[[ Supplied records, beginning ]]

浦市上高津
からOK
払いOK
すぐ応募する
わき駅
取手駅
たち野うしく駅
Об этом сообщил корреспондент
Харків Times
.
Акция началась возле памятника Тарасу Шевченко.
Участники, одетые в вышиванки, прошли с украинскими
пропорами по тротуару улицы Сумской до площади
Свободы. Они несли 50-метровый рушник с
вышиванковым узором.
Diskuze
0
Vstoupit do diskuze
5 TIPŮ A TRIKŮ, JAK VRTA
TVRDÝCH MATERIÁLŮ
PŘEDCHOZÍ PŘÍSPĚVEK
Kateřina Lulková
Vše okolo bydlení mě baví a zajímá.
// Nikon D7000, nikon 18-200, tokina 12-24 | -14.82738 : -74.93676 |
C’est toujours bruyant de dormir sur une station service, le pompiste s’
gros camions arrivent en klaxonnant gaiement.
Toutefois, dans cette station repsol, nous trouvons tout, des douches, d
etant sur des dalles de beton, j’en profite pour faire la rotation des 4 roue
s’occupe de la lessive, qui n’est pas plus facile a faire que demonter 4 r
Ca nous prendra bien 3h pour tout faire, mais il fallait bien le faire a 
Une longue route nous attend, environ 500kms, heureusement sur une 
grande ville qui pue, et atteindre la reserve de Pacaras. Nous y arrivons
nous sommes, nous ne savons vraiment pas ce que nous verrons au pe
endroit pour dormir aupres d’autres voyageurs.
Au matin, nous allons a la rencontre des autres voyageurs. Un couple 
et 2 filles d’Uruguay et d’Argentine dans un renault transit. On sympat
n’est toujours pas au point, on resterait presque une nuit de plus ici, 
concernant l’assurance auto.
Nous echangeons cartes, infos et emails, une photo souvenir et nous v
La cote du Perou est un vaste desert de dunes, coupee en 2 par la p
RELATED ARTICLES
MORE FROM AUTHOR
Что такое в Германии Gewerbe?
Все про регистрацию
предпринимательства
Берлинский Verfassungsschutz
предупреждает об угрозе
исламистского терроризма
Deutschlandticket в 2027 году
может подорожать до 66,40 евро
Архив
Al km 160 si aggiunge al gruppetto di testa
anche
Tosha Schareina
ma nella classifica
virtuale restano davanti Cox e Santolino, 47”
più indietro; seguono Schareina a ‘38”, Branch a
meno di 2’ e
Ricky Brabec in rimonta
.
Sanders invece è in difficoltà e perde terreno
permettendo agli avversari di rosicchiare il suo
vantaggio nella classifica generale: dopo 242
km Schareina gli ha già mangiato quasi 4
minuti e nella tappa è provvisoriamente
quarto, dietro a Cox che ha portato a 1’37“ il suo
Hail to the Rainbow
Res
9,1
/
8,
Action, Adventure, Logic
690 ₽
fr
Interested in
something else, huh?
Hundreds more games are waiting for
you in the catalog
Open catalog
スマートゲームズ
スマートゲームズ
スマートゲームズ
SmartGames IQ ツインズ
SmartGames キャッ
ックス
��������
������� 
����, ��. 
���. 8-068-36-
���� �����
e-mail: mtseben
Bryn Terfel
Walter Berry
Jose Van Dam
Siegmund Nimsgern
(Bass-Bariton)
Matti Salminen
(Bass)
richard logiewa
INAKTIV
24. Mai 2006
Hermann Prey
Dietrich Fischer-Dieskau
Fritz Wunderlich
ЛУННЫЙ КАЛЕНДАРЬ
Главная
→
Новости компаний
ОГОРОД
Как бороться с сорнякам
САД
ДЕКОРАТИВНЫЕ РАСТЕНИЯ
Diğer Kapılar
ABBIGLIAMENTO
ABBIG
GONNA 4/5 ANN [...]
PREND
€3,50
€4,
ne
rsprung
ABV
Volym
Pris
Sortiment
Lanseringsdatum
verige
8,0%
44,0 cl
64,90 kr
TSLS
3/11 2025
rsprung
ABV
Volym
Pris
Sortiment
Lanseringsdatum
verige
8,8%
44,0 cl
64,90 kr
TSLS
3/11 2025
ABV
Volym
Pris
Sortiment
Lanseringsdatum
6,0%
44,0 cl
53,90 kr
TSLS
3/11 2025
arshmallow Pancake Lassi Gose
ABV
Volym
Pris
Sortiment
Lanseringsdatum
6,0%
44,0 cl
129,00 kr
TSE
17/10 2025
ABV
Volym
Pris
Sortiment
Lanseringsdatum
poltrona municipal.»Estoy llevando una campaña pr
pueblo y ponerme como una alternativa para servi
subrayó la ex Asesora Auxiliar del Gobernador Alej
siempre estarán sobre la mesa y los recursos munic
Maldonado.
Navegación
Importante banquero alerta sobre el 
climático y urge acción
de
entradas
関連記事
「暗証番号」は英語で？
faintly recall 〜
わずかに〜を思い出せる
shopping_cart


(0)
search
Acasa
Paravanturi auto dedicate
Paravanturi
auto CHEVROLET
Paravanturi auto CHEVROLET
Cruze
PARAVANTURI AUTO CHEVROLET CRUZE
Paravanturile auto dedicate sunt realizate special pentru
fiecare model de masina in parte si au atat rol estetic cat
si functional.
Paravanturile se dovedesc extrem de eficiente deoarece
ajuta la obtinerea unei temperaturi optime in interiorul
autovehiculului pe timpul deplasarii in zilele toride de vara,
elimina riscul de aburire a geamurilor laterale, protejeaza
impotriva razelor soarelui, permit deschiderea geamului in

[[ Supplied records, end ]]

_Problem to work on_
Recopy the entries above exactly, with every line included.

_Answer_
浦市上高津
からOK
払いOK
すぐ応募する
わき駅
取手駅
たち野うしく駅
Об этом сообщил корреспондент
Харків Times
.
Акция началась возле памятника Тарасу Шевченко.
Участники, одетые в вышиванки, прошли с украинскими
пропорами по тротуару улицы Сумской до площади
Свободы. Они несли 50-метровый рушник с
вышиванковым узором.
Diskuze
0
Vstoupit do diskuze
5 TIPŮ A TRIKŮ, JAK VRTA
TVRDÝCH MATERIÁLŮ
PŘEDCHOZÍ PŘÍSPĚVEK
Kateřina Lulková
Vše okolo bydlení mě baví a zajímá.
// Nikon D7000, nikon 18-200, tokina 12-24 | -14.82738 : -74.93676 |
C’est toujours bruyant de dormir sur une station service, le pompiste s’
gros camions arrivent en klaxonnant gaiement.
Toutefois, dans cette station repsol, nous trouvons tout, des douches, d
etant sur des dalles de beton, j’en profite pour faire la rotation des 4 roue
s’occupe de la lessive, qui n’est pas plus facile a faire que demonter 4 r
Ca nous prendra bien 3h pour tout faire, mais il fallait bien le faire a 
Une longue route nous attend, environ 500kms, heureusement sur une 
grande ville qui pue, et atteindre la reserve de Pacaras. Nous y arrivons
nous sommes, nous ne savons vraiment pas ce que nous verrons au pe
endroit pour dormir aupres d’autres voyageurs.
Au matin, nous allons a la rencontre des autres voyageurs. Un couple 
et 2 filles d’Uruguay et d’Argentine dans un renault transit. On sympat
n’est toujours pas au point, on resterait presque une nuit de plus ici, 
concernant l’assurance auto.
Nous echangeons cartes, infos et emails, une photo souvenir et nous v
La cote du Perou est un vaste desert de dunes, coupee en 2 par la p
RELATED ARTICLES
MORE FROM AUTHOR
Что такое в Германии Gewerbe?
Все про регистрацию
предпринимательства
Берлинский Verfassungsschutz
предупреждает об угрозе
исламистского терроризма
Deutschlandticket в 2027 году
может подорожать до 66,40 евро
Архив
Al km 160 si aggiunge al gruppetto di testa
anche
Tosha Schareina
ma nella classifica
virtuale restano davanti Cox e Santolino, 47”
più indietro; seguono Schareina a ‘38”, Branch a
meno di 2’ e
Ricky Brabec in rimonta
.
Sanders invece è in difficoltà e perde terreno
permettendo agli avversari di rosicchiare il suo
vantaggio nella classifica generale: dopo 242
km Schareina gli ha già mangiato quasi 4
minuti e nella tappa è provvisoriamente
quarto, dietro a Cox che ha portato a 1’37“ il suo
Hail to the Rainbow
Res
9,1
/
8,
Action, Adventure, Logic
690 ₽
fr
Interested in
something else, huh?
Hundreds more games are waiting for
you in the catalog
Open catalog
スマートゲームズ
スマートゲームズ
スマートゲームズ
SmartGames IQ ツインズ
SmartGames キャッ
ックス
��������
������� 
����, ��. 
���. 8-068-36-
���� �����
e-mail: mtseben
Bryn Terfel
Walter Berry
Jose Van Dam
Siegmund Nimsgern
(Bass-Bariton)
Matti Salminen
(Bass)
richard logiewa
INAKTIV
24. Mai 2006
Hermann Prey
Dietrich Fischer-Dieskau
Fritz Wunderlich
ЛУННЫЙ КАЛЕНДАРЬ
Главная
→
Новости компаний
ОГОРОД
Как бороться с сорнякам
САД
ДЕКОРАТИВНЫЕ РАСТЕНИЯ
Diğer Kapılar
ABBIGLIAMENTO
ABBIG
GONNA 4/5 ANN [...]
PREND
€3,50
€4,
ne
rsprung
ABV
Volym
Pris
Sortiment
Lanseringsdatum
verige
8,0%
44,0 cl
64,90 kr
TSLS
3/11 2025
rsprung
ABV
Volym
Pris
Sortiment
Lanseringsdatum
verige
8,8%
44,0 cl
64,90 kr
TSLS
3/11 2025
ABV
Volym
Pris
Sortiment
Lanseringsdatum
6,0%
44,0 cl
53,90 kr
TSLS
3/11 2025
arshmallow Pancake Lassi Gose
ABV
Volym
Pris
Sortiment
Lanseringsdatum
6,0%
44,0 cl
129,00 kr
TSE
17/10 2025
ABV
Volym
Pris
Sortiment
Lanseringsdatum
poltrona municipal.»Estoy llevando una campaña pr
pueblo y ponerme como una alternativa para servi
subrayó la ex Asesora Auxiliar del Gobernador Alej
siempre estarán sobre la mesa y los recursos munic
Maldonado.
Navegación
Importante banquero alerta sobre el 
climático y urge acción
de
entradas
関連記事
「暗証番号」は英語で？
faintly recall 〜
わずかに〜を思い出せる
shopping_cart


(0)
search
Acasa
Paravanturi auto dedicate
Paravanturi
auto CHEVROLET
Paravanturi auto CHEVROLET
Cruze
PARAVANTURI AUTO CHEVROLET CRUZE
Paravanturile auto dedicate sunt realizate special pentru
fiecare model de masina in parte si au atat rol estetic cat
si functional.
Paravanturile se dovedesc extrem de eficiente deoarece
ajuta la obtinerea unei temperaturi optime in interiorul
autovehiculului pe timpul deplasarii in zilele toride de vara,
elimina riscul de aburire a geamurilor laterale, protejeaza
impotriva razelor soarelui, permit deschiderea geamului in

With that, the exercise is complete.